#### Extracted records ####

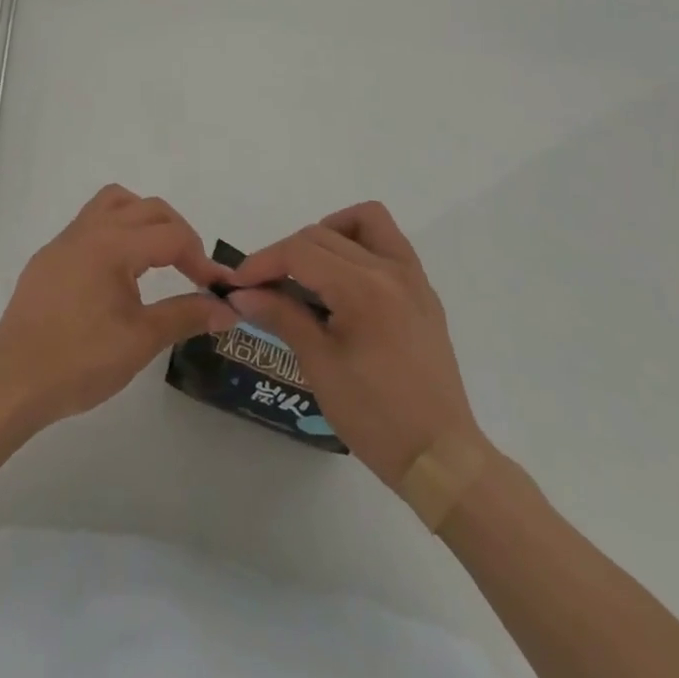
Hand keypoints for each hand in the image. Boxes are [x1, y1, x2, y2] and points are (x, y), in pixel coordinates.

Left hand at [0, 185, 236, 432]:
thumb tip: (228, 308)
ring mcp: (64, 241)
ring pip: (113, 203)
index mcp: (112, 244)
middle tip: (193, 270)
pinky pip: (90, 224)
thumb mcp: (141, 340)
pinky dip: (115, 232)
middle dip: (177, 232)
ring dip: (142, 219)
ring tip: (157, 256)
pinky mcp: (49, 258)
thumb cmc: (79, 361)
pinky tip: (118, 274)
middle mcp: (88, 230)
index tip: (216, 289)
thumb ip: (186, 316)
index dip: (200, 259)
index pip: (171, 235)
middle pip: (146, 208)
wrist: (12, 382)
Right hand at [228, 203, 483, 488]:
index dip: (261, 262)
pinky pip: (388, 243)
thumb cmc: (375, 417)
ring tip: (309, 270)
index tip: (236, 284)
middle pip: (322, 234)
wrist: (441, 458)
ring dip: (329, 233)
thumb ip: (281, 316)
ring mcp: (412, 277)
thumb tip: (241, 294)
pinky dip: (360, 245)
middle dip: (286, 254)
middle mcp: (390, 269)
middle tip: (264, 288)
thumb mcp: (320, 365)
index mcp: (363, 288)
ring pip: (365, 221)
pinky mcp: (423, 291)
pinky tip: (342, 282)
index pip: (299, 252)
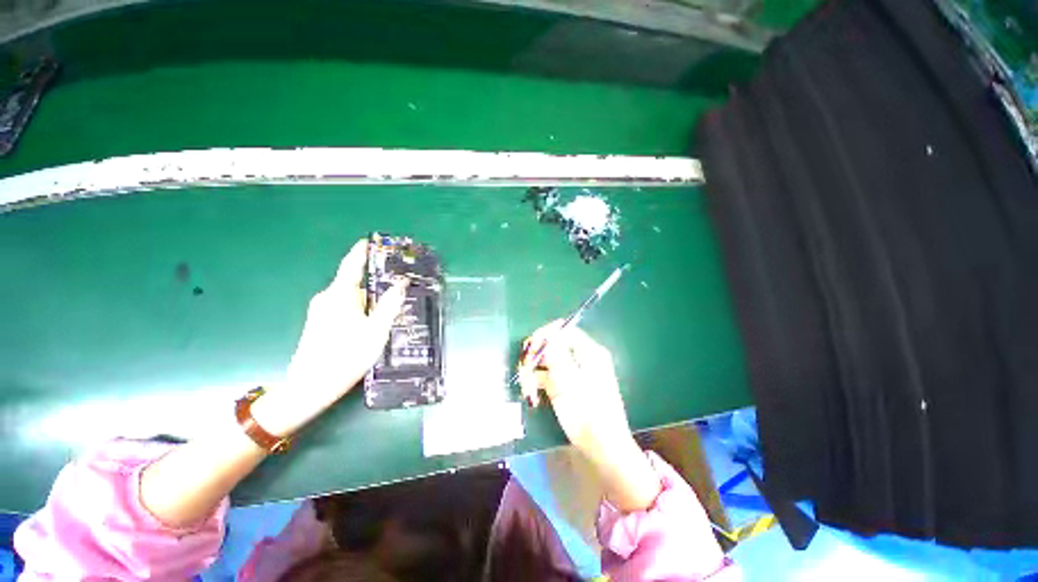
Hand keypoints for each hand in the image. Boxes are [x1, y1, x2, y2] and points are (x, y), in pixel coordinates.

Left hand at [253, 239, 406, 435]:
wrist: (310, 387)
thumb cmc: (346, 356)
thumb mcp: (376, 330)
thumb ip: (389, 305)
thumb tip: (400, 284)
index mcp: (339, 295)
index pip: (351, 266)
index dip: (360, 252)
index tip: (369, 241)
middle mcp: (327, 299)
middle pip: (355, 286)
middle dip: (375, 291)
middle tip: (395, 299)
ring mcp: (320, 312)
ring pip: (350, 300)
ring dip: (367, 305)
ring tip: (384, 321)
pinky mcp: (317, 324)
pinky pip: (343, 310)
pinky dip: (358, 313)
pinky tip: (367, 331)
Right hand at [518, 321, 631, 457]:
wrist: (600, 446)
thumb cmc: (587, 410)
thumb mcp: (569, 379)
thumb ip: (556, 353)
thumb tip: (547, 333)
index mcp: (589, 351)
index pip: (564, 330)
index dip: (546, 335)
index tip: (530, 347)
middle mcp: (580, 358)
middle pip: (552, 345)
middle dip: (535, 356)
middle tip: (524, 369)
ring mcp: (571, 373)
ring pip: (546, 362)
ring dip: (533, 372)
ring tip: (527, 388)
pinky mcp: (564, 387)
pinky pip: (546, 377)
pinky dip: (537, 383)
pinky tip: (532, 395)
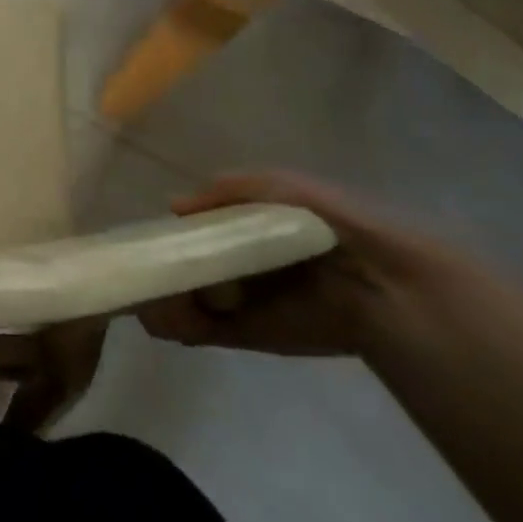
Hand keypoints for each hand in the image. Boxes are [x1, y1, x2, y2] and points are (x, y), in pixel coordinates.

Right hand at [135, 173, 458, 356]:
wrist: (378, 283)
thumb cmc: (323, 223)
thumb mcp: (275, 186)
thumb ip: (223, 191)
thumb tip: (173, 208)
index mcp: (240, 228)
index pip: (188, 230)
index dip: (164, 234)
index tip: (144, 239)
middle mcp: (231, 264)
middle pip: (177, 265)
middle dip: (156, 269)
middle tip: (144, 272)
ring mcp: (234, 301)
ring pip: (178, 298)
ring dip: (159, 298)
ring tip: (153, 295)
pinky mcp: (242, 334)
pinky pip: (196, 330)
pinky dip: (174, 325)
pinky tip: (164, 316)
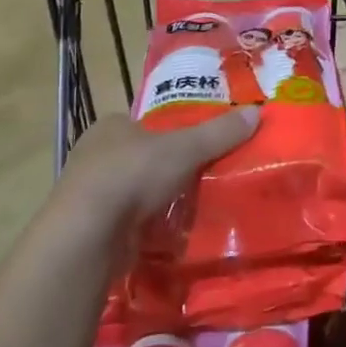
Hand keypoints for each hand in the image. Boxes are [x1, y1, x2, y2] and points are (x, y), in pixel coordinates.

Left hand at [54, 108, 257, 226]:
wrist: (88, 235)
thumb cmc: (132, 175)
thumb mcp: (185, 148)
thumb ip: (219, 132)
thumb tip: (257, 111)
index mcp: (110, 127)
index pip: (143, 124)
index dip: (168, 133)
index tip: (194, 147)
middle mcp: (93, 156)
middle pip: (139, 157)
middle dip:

####
#### Extracted records ####

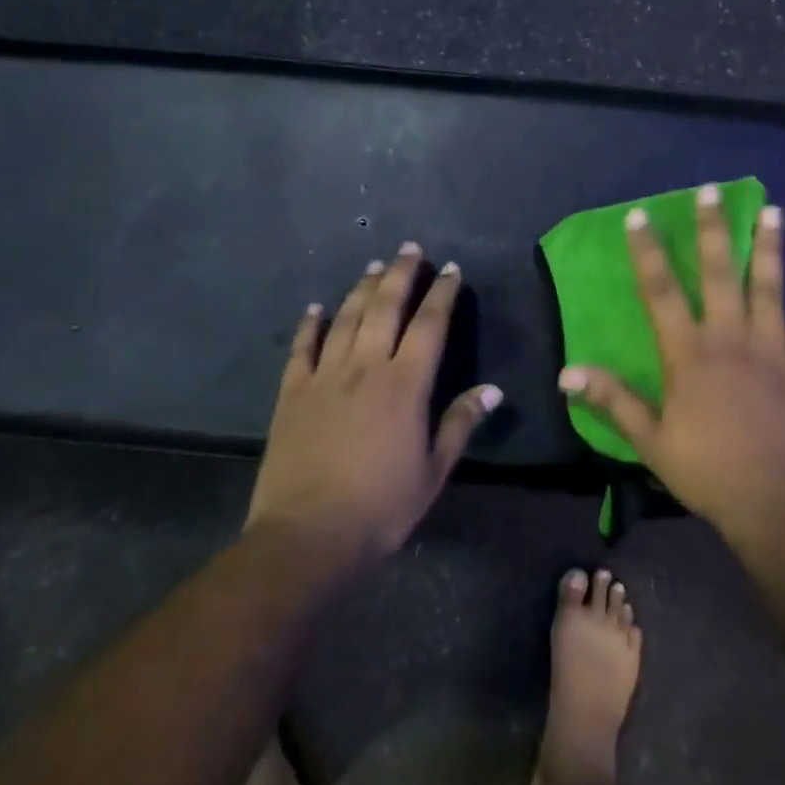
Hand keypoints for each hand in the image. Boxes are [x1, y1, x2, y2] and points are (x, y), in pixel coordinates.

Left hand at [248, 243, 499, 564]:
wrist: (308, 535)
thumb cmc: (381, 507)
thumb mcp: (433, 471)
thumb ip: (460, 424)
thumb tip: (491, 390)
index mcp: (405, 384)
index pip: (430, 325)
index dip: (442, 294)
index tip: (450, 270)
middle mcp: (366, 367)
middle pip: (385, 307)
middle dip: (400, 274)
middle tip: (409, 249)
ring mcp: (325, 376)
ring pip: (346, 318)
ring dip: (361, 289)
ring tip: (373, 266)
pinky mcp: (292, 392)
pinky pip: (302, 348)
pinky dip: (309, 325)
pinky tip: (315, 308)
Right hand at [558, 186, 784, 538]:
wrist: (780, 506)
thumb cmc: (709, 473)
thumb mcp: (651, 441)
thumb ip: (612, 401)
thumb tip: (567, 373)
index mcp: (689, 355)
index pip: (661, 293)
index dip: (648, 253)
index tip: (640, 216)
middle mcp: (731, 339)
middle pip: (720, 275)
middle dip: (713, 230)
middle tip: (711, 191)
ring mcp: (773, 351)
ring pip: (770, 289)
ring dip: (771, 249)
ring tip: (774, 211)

####

What to work on: All lines above that hold the string "wrist" should be copied.

Result:
wrist: (12, 382)
wrist: (441, 458)
wrist: (310, 387)
wrist: (600, 446)
wrist: (378, 283)
wrist: (88, 235)
wrist: (308, 535)
wrist: (780, 506)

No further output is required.